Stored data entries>
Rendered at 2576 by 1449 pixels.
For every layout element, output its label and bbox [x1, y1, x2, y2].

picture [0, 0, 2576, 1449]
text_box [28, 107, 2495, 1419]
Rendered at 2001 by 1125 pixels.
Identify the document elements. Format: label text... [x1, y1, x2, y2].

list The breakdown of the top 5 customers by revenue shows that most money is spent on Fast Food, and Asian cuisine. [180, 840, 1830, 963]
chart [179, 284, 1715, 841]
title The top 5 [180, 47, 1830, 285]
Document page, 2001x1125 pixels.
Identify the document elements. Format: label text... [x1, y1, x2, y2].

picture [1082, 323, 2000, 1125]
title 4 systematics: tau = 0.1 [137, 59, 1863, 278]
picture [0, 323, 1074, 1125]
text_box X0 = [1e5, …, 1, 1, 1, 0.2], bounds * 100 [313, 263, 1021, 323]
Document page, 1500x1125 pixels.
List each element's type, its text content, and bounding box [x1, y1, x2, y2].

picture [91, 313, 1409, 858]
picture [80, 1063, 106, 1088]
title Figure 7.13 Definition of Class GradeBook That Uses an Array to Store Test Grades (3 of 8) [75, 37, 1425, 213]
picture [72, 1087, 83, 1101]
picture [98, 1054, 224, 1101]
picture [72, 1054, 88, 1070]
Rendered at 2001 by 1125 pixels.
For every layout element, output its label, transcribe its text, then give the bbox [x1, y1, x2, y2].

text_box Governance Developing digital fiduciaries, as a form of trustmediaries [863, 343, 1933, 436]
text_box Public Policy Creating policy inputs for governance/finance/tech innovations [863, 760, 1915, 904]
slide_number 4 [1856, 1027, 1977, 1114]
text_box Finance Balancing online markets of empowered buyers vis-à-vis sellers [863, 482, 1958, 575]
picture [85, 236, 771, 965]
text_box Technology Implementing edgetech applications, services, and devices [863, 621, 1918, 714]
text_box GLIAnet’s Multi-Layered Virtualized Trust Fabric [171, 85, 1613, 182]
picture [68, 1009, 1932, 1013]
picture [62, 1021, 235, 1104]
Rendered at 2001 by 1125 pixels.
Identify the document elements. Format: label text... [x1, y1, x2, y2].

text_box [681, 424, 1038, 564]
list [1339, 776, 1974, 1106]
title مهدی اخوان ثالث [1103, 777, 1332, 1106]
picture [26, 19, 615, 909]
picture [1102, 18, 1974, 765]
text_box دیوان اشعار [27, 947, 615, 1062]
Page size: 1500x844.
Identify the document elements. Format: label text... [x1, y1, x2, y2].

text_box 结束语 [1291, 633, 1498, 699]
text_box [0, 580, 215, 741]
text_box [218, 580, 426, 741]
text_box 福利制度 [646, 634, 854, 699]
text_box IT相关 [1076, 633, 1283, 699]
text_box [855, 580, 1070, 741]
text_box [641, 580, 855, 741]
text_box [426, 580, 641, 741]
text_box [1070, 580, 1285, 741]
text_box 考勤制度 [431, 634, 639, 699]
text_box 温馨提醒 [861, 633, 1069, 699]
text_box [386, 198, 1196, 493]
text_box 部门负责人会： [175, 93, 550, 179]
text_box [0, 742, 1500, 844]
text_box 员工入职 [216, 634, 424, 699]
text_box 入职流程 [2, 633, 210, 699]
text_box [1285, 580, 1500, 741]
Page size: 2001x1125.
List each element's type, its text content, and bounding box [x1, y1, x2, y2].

Description of the task> All lines with the word "size" need to be copied from the data above.

Completed task>
Page size: 1500x844.
Page size: 2001x1125.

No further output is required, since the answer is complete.